In investigating the role of the curator, O’Neill’s narrative locates the role of the curator within the traditional, hermetic curatorial discourse. He reproduces its academic and wordy rhetoric, while rarely addressing how its relevance may be shifting in contemporary times, where many producers who operate outside of the art world, outside of curatorial discourse, are assuming the role of curators via blogging and the organization/distribution of images and ideas online. Bloggers curate content on the web, stringing together a narrative through the juxtaposition and combination of found imagery, providing new context to disparate sources. O’Neill describes exhibitions as “a grouping together of diverse works, presented as if in mutual dialogue with one another and mediated as a personal narrative proffered by a single author-curator.” This same definition could apply to a Tumblr, where reblogged content stands in for the art object and the URL stands in for the gallery or exhibition space.

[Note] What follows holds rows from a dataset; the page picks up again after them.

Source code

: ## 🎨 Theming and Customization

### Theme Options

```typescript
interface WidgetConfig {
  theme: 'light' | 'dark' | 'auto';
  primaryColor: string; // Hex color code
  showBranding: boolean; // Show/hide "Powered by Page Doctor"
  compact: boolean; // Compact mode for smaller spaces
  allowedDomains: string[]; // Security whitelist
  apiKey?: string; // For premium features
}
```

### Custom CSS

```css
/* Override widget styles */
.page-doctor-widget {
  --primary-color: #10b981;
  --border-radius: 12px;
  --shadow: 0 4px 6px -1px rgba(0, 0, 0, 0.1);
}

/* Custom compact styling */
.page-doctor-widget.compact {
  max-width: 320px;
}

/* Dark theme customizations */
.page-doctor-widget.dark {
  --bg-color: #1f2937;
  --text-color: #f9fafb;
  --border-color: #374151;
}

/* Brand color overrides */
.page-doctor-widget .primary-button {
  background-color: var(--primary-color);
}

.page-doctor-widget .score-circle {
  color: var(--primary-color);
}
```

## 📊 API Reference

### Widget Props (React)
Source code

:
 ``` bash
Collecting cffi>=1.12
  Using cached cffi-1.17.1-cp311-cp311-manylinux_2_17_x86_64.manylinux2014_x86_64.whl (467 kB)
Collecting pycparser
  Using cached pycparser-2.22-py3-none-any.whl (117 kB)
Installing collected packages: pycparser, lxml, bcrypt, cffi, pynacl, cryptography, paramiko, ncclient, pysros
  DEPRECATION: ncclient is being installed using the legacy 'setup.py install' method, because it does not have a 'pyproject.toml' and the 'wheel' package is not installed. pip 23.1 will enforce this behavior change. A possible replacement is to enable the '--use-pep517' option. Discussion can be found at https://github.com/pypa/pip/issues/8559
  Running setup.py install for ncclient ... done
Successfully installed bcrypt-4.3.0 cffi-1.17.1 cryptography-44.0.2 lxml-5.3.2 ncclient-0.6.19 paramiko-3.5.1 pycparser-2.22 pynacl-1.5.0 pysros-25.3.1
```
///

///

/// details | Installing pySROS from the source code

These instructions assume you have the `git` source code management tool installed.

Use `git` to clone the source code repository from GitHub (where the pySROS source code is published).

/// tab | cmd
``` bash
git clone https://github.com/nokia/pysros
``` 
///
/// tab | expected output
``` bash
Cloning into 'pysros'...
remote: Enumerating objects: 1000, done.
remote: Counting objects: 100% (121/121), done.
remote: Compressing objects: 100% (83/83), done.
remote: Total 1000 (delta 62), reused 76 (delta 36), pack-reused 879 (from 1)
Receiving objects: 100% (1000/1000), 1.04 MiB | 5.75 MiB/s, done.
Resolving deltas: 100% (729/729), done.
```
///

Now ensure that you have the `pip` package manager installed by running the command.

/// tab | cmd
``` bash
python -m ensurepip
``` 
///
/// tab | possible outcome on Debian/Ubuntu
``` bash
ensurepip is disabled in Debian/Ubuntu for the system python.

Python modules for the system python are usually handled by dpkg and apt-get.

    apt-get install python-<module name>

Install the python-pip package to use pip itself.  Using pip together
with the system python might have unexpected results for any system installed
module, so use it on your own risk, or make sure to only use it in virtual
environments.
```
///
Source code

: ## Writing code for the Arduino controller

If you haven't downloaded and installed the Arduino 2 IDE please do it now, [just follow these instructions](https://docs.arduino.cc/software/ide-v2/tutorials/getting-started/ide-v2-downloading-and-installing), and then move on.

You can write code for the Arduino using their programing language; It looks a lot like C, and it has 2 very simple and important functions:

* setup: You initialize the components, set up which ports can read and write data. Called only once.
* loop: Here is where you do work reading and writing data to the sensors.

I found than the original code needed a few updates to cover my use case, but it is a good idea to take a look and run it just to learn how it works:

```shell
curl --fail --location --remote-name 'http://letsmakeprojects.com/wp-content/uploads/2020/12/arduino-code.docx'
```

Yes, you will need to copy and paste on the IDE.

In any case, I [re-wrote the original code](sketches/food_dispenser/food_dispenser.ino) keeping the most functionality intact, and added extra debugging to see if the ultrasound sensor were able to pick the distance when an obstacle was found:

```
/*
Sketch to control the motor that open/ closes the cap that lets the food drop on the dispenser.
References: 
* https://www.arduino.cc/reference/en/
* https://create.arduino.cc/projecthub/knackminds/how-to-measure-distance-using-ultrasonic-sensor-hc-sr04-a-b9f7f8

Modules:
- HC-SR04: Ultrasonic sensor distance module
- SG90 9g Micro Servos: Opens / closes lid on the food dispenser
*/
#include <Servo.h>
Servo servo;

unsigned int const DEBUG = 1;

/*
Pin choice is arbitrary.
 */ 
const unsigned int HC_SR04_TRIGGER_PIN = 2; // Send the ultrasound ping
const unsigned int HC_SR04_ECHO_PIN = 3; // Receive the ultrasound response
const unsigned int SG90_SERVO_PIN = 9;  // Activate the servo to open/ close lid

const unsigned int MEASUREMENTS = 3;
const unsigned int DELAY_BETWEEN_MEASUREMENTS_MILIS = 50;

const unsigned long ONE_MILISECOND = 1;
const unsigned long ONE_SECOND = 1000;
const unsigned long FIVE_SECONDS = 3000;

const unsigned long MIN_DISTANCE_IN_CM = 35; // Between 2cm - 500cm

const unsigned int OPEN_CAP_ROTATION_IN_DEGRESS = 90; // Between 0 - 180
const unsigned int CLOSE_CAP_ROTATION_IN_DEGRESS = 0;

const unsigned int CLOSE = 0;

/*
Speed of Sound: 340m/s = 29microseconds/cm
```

O’Neill successfully describes how curating has become a high-profile and highly influential profession within the art world: curation gradually became professionalized. But what makes contemporary curating exciting to me is that the roles of a new generation of curators are inherently unprofessional. Bloggers curate, but they do so outside of the art world and outside of the traditional curatorial discourse. Their source material—images and videos found online and accessible to all—cannot be commodified. What does it mean to curate content that is inherently independent of the market? How might the irrelevance of the market change the way curators decide what to include and exclude? And as this newest generation of curators mixes artistic content with “low” culture content on their Tumblrs and value an image’s potential to become viral over its association with a specific author or artist, what might this mean for the future role of the artist?
If O’Neill is interested in the role of the contemporary curator, I don’t believe it is enough to simply outline how the curatorial profession has come into existence. What is more interesting to me is how we might imagine contemporary curation to exist outside of the exhibition space, and to address the curatorial voices that are being expressed unprofessionally online. To fully understand the role of the contemporary curator, we need to develop an understanding of the larger context in which the distribution and reception of art operates outside of curatorial discourse. We need to examine how the reception of art is changing as it is circulated primarily as documentation online, and how new curatorial trends are emerging that don’t necessarily rely on the notion of authorship or the art market. O’Neill has provided a thorough account of recent curatorial history, but he fails to give us clues to or considerations of its future. He conducts his research within the field of curatorial discourse, and that’s where it remains.